Scott Paeth returns to the subject of the “Church for Freaks“:
What I’m trying to get at is the very old idea that the church is the community of and for the outsiders.
If Jesus came to preach to the poor, the homeless, the tax collectors, the prostitutes, the colonized, then he came, most profoundly, to preach the kingdom of God to the outsiders of the world. He didn’t show up in the center of Rome to proclaim a kingdom to supplant Rome, he came to the margins, to preach a kingdom coming to be within the existing kingdoms of the world. And Jesus’ kingdom would supplant and subvert those earthly kingdoms.
… Those who do not marginalize themselves, but rather are marginalized by society are the real heart of the gospel proclamation. Folks like me may desire solidarity with them, and may work in cooperation with them, but we always have the choice to opt out, and that is a problem for any Christian who wants to stand vocationally for the outsiders, but who is him or herself in one way or another inescapably on the inside.
What Paeth is describing there reminds me of something Jarvis Cocker et. al. wrote earlier. It’s not from their album Freaks, but it gets at what he’s saying about the difference between those who have no say in their outsider status and those of us for whom it is optional, who can choose “outsider status as a sort of fashion statement.”
But still you’ll never get it right
‘Cause when you’re laid in bed at night
watching roaches climb the wall
If you call your dad he could stop it all.
You’ll never live like common people …
* * * * * * * * *
Katherine Stewart isn’t writing about the church here, but about Karl Rove and the Republican Party. But I think her assessment of them also applies to the church — and to white evangelicalism in particular — and that it underscores some of what Paeth says above:
Think back on the extraordinary nature of the debate in 2012. Never before have the culture wars been fought so forcefully on both sides. While the spectacle of Republicans declaring holy war has become old hat, this was the first election in which one of the parties explicitly endorsed same-sex marriage; this was the first election in which one party defended a woman’s right to reproductive freedom without apology or hesitation; and this season also saw the passage of a number of same-sex marriage ballot initiatives, as well as the election of the nation’s first openly lesbian senator.

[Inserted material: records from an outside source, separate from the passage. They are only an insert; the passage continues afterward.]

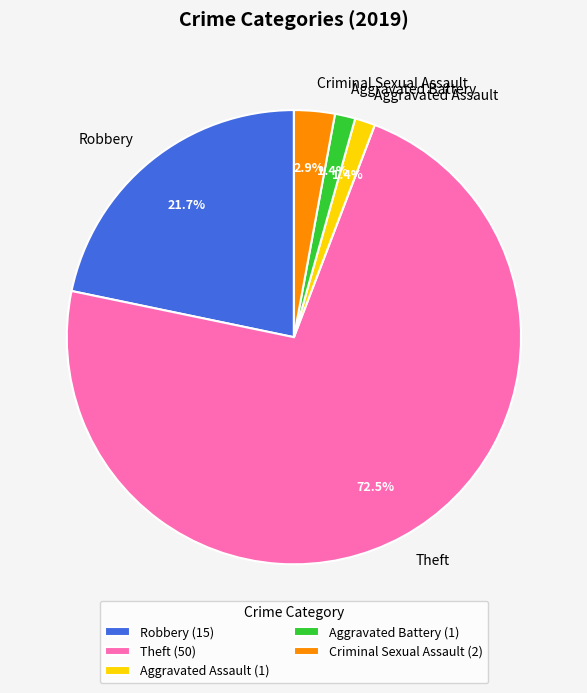

How many segments does this pie chart have?

5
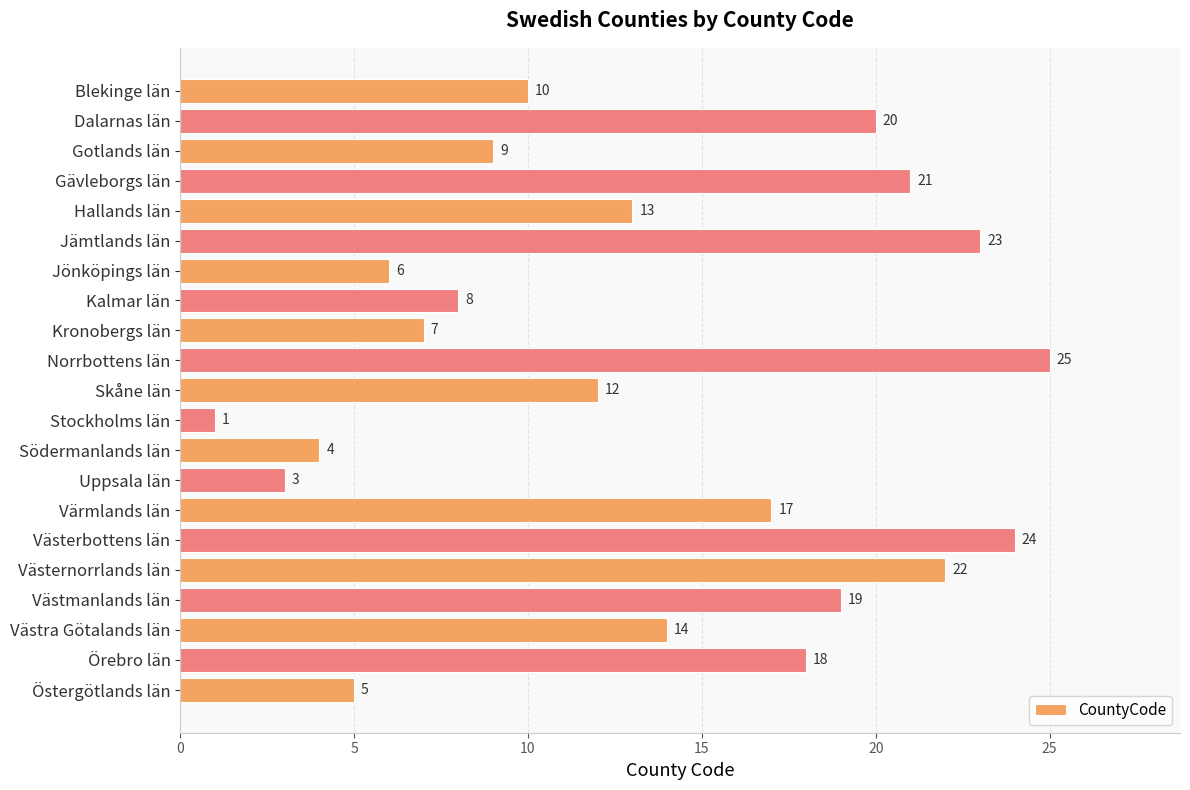

Is it true that the value at Södermanlands län is 3?

False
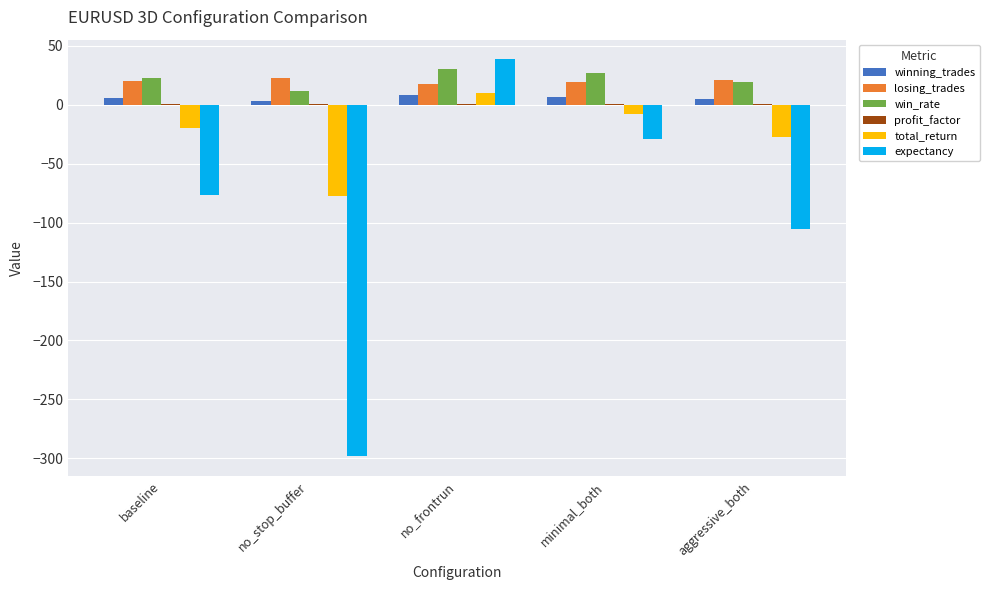

Is the value of total_return at minimal_both greater than the value of expectancy at minimal_both?

Yes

Some on the right could scarcely believe that this is what America really wants. “Millions of Americans looked evil in the eye and adopted it,” wrote Liberty Counsel’s Mat Staver in his post-election commentary. He has a point — except that, for the majority of Americans, the “evil” they looked in the eye was the one they rejected on November 6. Others on the right, like the Rev. Dr. Albert Mohler Jr., president of the Southern Baptist Theological Seminary, did get it: “It’s not that our message — we think abortion is wrong, we think same-sex marriage is wrong — didn’t get out. It did get out. … It’s that the entire moral landscape has changed. An increasingly secularized America understands our positions, and has rejected them.”
This has always been part of the divide between insiders and outsiders — between “real murkans” and those people, or between real, true Christians and those icky poor, homeless, tax collectors, prostitutes and colonial subjects. Morality looks different from where “they” are sitting.
Staver doesn’t understand that at all, so he just continues to pretend that anyone who disagrees with his perspective morality must be deliberately choosing evil. As Stewart says, Mohler seems to grasp a bit more than that. He seems to appreciate that those who disagree with him on abortion and same-sex marriage aren’t choosing evil, but have a different perspective — a different framework for determining what constitutes good and evil. Mohler understands that “the entire moral landscape has changed,” but he cannot even consider the possibility that this might be a Good Thing — that the outsiders and the freaks might have something to teach us, something “we” desperately need to learn.